The Collapsing Empire by John Scalzi (March 2017)
‘In the far future, humanity has left Earth to create a glorious empire. Now this interstellar network of worlds faces disaster – but can three individuals save their people? The empire’s outposts are utterly dependent on each other for resources, a safeguard against war, and a way its rulers can exert control. This relies on extra-dimensional pathways between the stars, connecting worlds. But ‘The Flow’ is changing course, which could plunge every colony into fatal isolation. A scientist will risk his life to inform the empire’s ruler. A scion of a Merchant House stumbles upon conspirators seeking power. And the new Empress of the Interdependency must battle lies, rebellion and treason. Yet as they work to save a civilization on the brink of collapse, others have very different plans…’

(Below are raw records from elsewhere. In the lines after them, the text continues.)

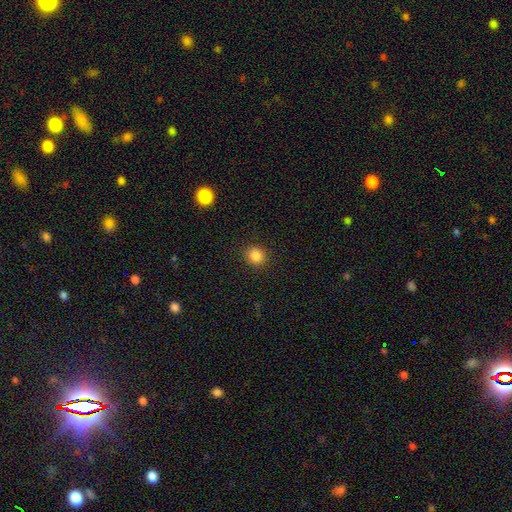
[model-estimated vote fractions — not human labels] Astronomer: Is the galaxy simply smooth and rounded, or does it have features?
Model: smooth — 85%.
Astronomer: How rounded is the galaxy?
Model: round — 81%.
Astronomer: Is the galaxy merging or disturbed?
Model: none — 90%.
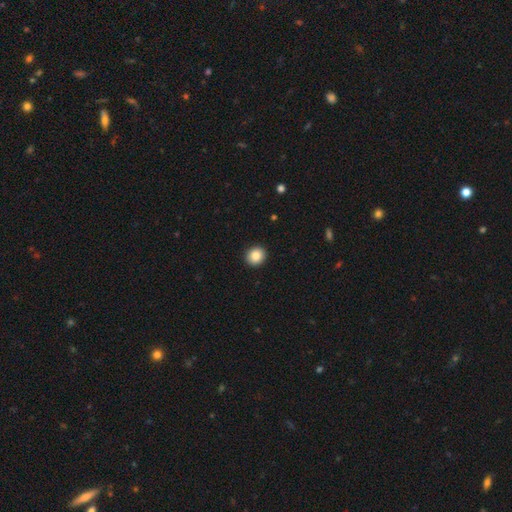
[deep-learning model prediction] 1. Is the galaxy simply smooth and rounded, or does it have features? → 88% smooth, 9% star or artifact, 4% featured or disk.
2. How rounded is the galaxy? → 86% round, 14% in between, 1% cigar-shaped.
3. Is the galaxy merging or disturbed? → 93% none, 5% minor disturbance, 2% major disturbance, 1% merger.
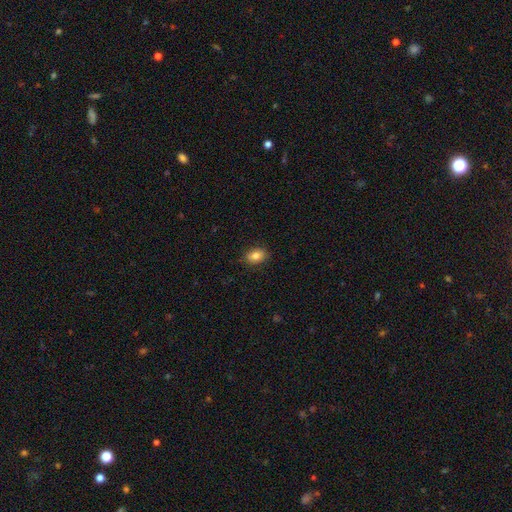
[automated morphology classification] The model was most divided on "how rounded": in between: 80%, round: 19%, cigar-shaped: 1%. More confident: merging — none (88%); smooth or featured — smooth (83%).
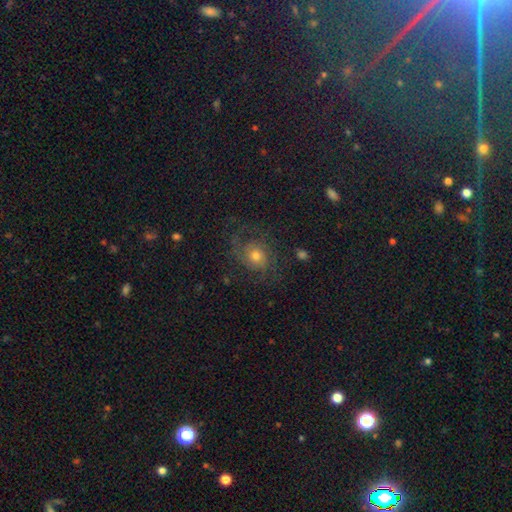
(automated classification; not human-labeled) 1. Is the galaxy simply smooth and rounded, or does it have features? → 59% featured or disk, 22% smooth, 19% star or artifact.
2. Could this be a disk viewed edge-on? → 97% no, 3% yes.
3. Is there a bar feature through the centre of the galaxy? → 78% no, 18% weak, 4% strong.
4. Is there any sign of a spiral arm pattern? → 89% yes, 11% no.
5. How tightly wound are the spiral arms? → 45% medium, 36% tight, 19% loose.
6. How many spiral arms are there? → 57% 2, 21% can't tell, 9% 3, 7% 1, 4% 4, 3% more than 4.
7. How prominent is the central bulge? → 62% moderate, 27% small, 8% large, 2% dominant, 2% none.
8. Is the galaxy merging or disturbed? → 71% none, 15% minor disturbance, 13% major disturbance, 2% merger.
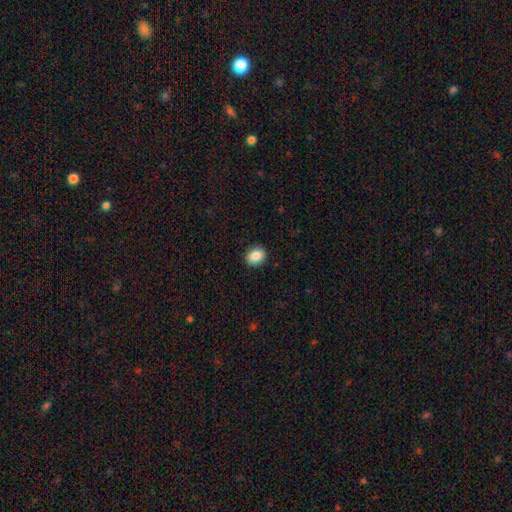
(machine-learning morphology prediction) This is clearly a smooth galaxy (87%). How rounded: possibly round (56%). Merging: clearly none (91%).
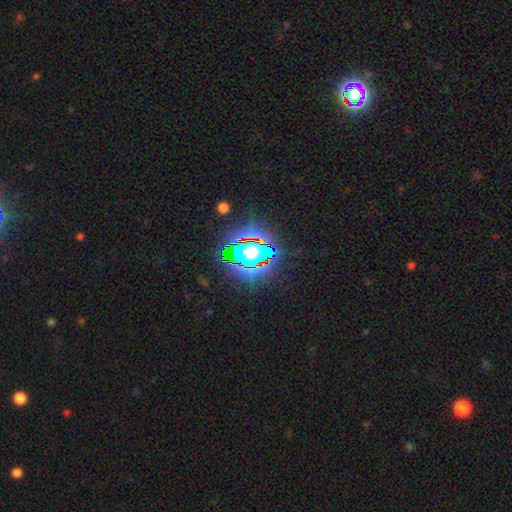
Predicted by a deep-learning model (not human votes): Smooth or featured? Predicted: star or artifact (p=0.67).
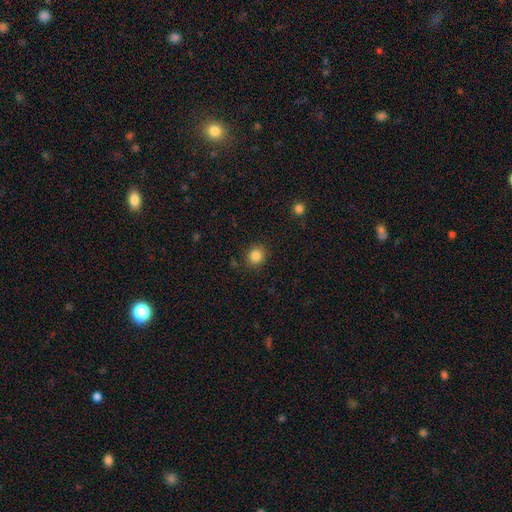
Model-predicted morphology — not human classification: This appears to be a smooth galaxy with no disk features (85%) that is round (79%). Merging: none (88%).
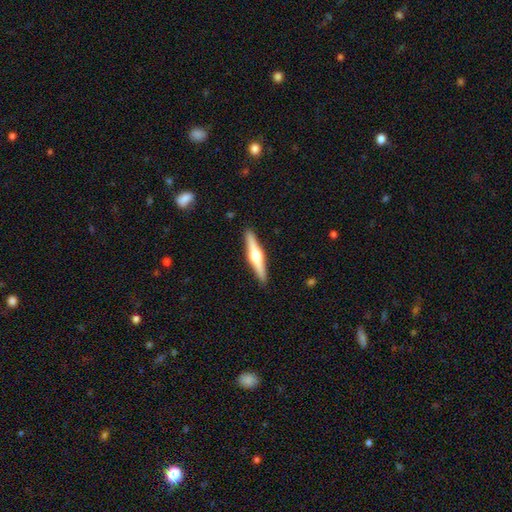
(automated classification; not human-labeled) smooth-or-featured: featured or disk: 71% | smooth: 24% | star or artifact: 5%
  disk-edge-on: yes: 98% | no: 2%
    edge-on-bulge: rounded: 95% | boxy: 3% | none: 2%
  merging: none: 91% | minor disturbance: 6% | major disturbance: 1% | merger: 1%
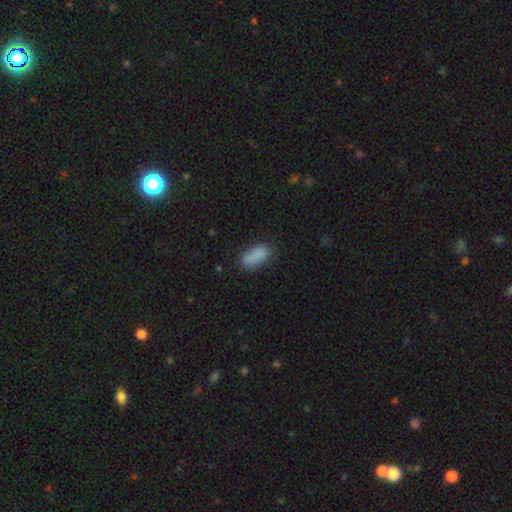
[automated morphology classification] type=smooth (87%); roundness=in between (85%); merging=none (78%).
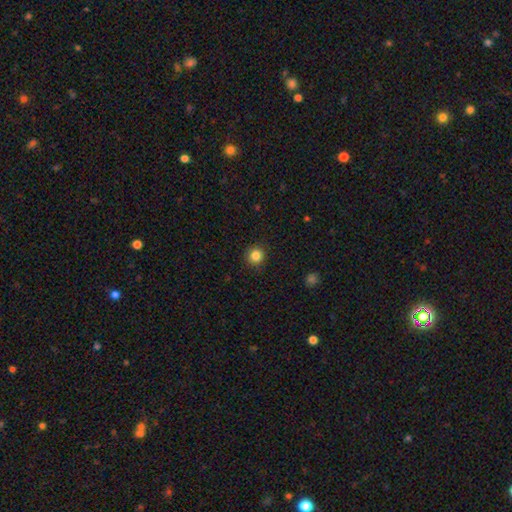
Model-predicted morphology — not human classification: Smooth or featured?
  - smooth: 85% *
  - star or artifact: 11%
  - featured or disk: 4%
How rounded?
  - round: 93% *
  - in between: 6%
  - cigar-shaped: 1%
Merging?
  - none: 91% *
  - minor disturbance: 6%
  - major disturbance: 2%
  - merger: 1%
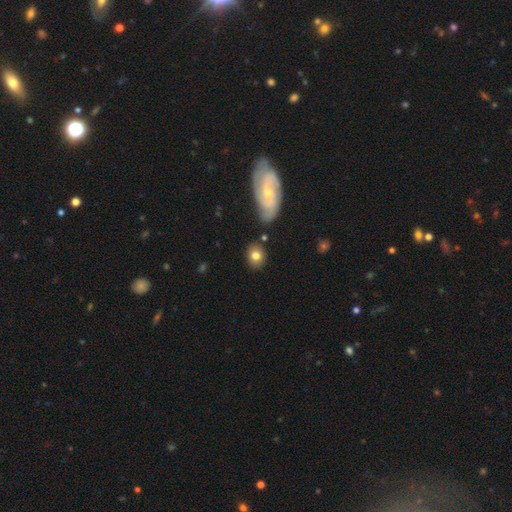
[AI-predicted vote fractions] This appears to be a smooth galaxy with no disk features (78%) that is round (59%). Merging: none (78%).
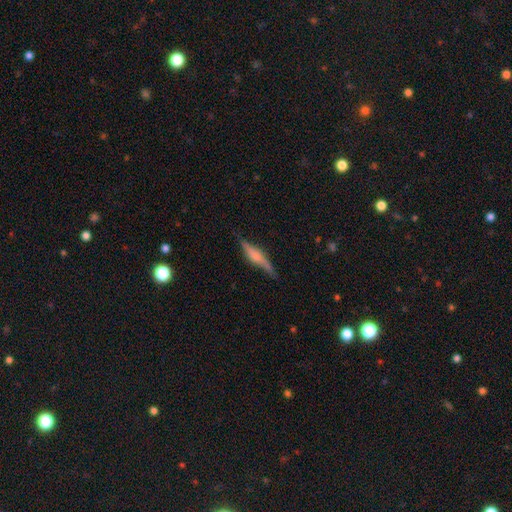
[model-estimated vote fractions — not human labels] Morphology: type=featured or disk (55%); edge-on=yes (91%); edge-on bulge=rounded (50%); merging=none (69%).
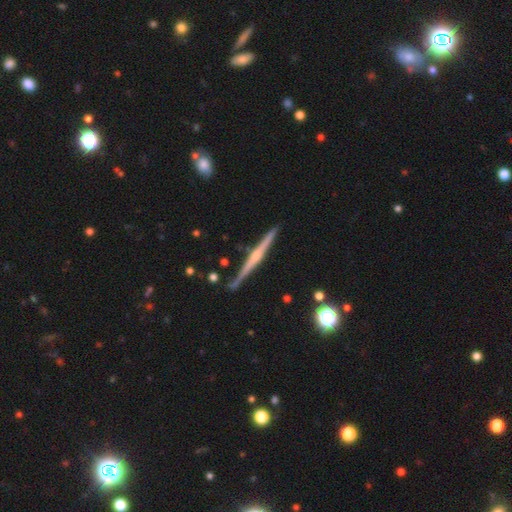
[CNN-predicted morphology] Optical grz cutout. It shows a featured or disk galaxy (77%) viewed edge-on (98%) with a rounded central bulge (71%). Merging: none (86%).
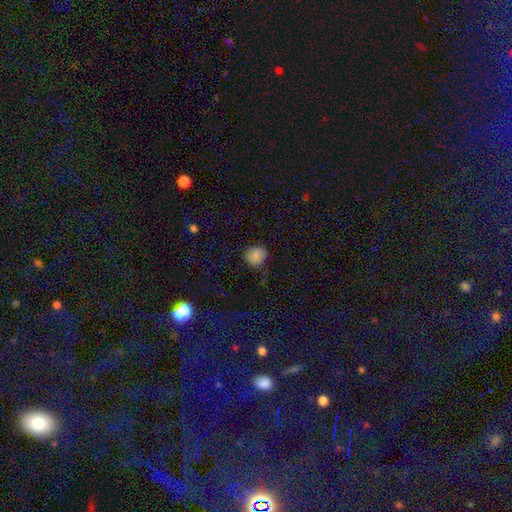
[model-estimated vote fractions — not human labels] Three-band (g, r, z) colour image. It shows a smooth galaxy with no disk features (85%) that is round (87%). Merging: none (80%).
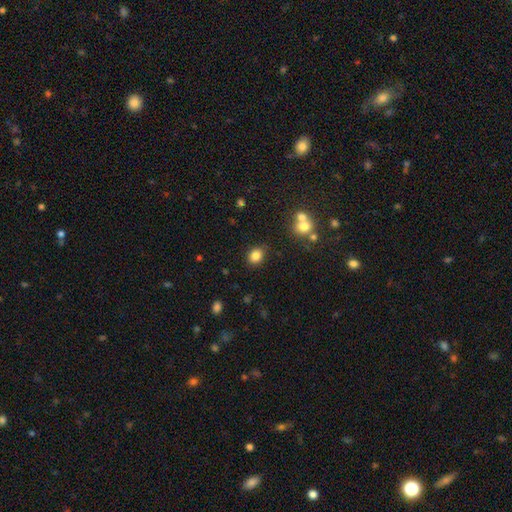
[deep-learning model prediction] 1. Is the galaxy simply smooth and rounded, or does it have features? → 83% smooth, 11% star or artifact, 6% featured or disk.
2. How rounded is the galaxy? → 53% round, 46% in between, 1% cigar-shaped.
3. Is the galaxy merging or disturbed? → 84% none, 10% minor disturbance, 3% merger, 3% major disturbance.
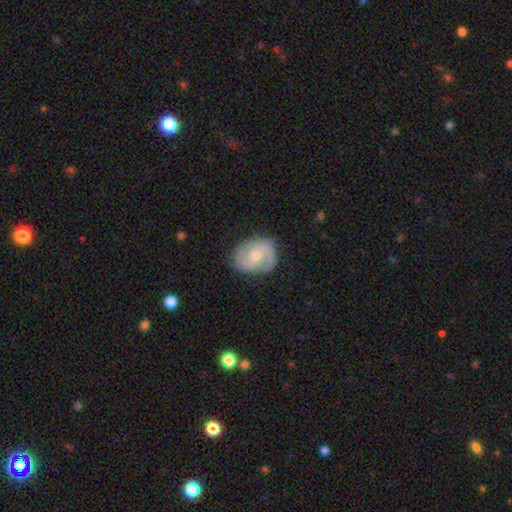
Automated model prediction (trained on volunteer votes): A featured or disk galaxy (69%) with no bar (66%), 2 (77%) medium (47%) spiral arms (90%) and a moderate central bulge (54%).

Vote fractions:
- Smooth or featured? featured or disk: 69% / smooth: 25% / star or artifact: 6%
- Edge-on disk? no: 97% / yes: 3%
- Bar? no: 66% / weak: 30% / strong: 5%
- Spiral arms? yes: 90% / no: 10%
- Spiral winding? medium: 47% / tight: 33% / loose: 20%
- Spiral arm count? 2: 77% / can't tell: 11% / 3: 5% / 1: 5% / 4: 1% / more than 4: 1%
- Bulge size? moderate: 54% / small: 41% / large: 2% / none: 2% / dominant: 1%
- Merging? none: 73% / minor disturbance: 20% / major disturbance: 6% / merger: 1%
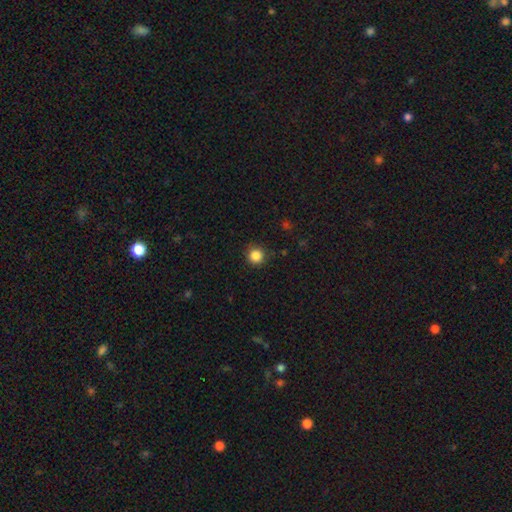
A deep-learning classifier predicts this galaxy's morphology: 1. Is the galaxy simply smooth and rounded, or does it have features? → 85% smooth, 11% star or artifact, 3% featured or disk.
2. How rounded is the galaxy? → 94% round, 5% in between, 1% cigar-shaped.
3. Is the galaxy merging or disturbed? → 88% none, 9% minor disturbance, 2% major disturbance, 1% merger.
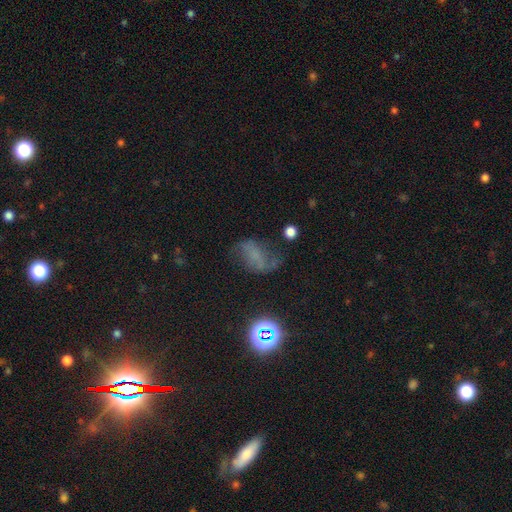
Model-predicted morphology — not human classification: A featured or disk galaxy (42%).

Vote fractions:
- Smooth or featured? featured or disk: 42% / smooth: 33% / star or artifact: 25%
- Merging? none: 45% / major disturbance: 26% / minor disturbance: 25% / merger: 4%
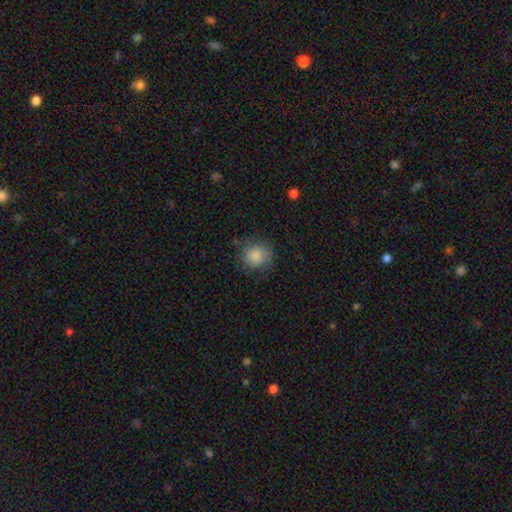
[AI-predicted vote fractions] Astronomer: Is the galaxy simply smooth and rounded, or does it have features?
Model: smooth — 85%.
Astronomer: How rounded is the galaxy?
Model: round — 86%.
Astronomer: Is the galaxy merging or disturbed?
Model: none — 75%.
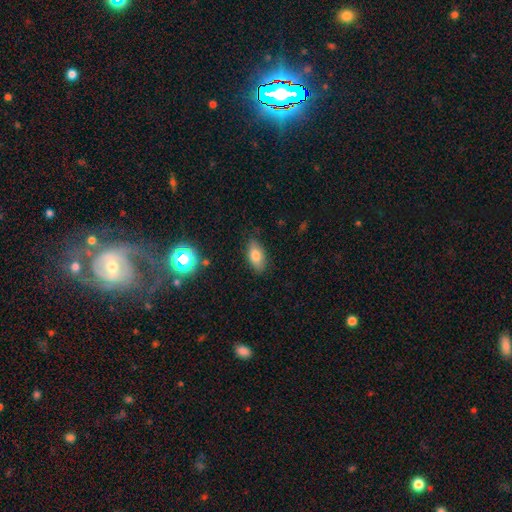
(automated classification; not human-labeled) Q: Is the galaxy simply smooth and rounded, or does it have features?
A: smooth — 77%.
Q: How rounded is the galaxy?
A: in between — 88%.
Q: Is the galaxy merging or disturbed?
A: none — 84%.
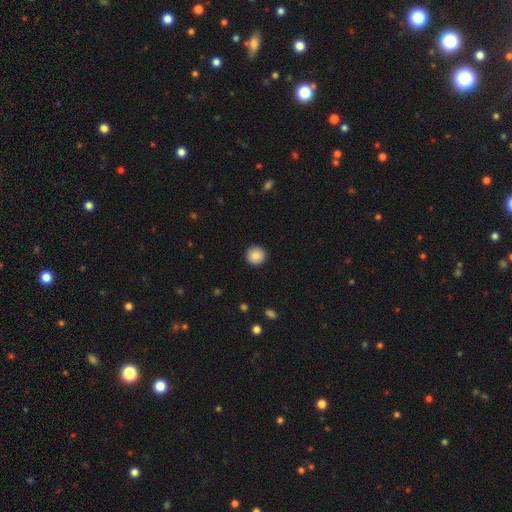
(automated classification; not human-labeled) Smooth or featured? smooth (87%)
How rounded? round (96%)
Merging? none (93%)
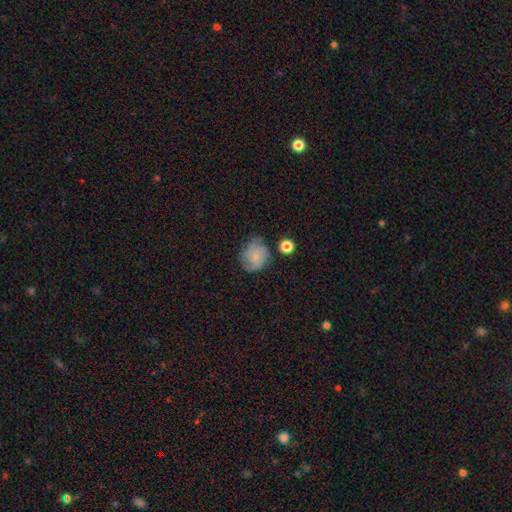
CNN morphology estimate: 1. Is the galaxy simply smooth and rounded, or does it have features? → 45% featured or disk (tied), 45% smooth (tied), 10% star or artifact.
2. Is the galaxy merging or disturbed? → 52% none, 29% minor disturbance, 14% major disturbance, 4% merger.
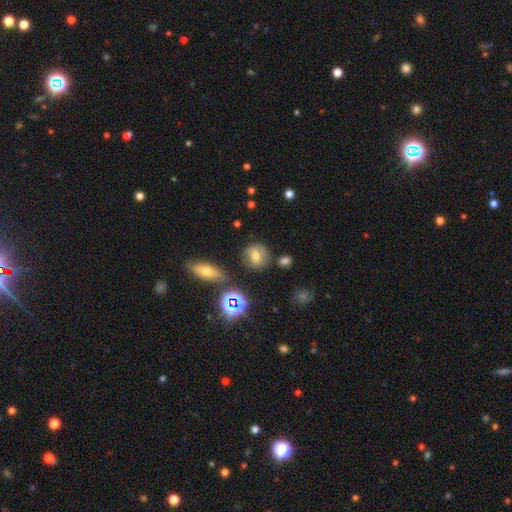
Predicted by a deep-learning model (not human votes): This is possibly a smooth galaxy (57%). How rounded: likely round (77%). Merging: likely none (79%).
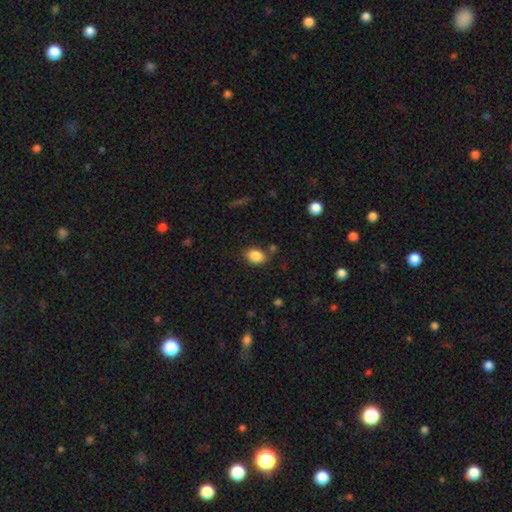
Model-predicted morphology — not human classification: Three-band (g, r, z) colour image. It shows a smooth galaxy with no disk features (87%) that is in between round and cigar-shaped (74%). Merging: none (78%).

Hold Back the Stars by Katie Khan (January 2017)
‘Carys and Max have ninety minutes of air left. None of this was supposed to happen. Adrift in space with nothing to hold on to but each other, Carys and Max can’t help but look back at the world they left behind. A world whose rules they couldn’t submit to, a place where they never really belonged; a home they’re determined to get back to because they’ve come too far to lose each other now.’

The Stars are Legion by Kameron Hurley (February 2017)
‘Somewhere on the outer rim of the universe, a mass of decaying world-ships known as the Legion is travelling in the seams between the stars. For generations, a war for control of the Legion has been waged, with no clear resolution. As worlds continue to die, a desperate plan is put into motion. Zan wakes with no memory, prisoner of a people who say they are her family. She is told she is their salvation – the only person capable of boarding the Mokshi, a world-ship with the power to leave the Legion. But Zan’s new family is not the only one desperate to gain control of the prized ship. Zan must choose sides in a genocidal campaign that will take her from the edges of the Legion’s gravity well to the very belly of the world. Zan will soon learn that she carries the seeds of the Legion’s destruction – and its possible salvation.’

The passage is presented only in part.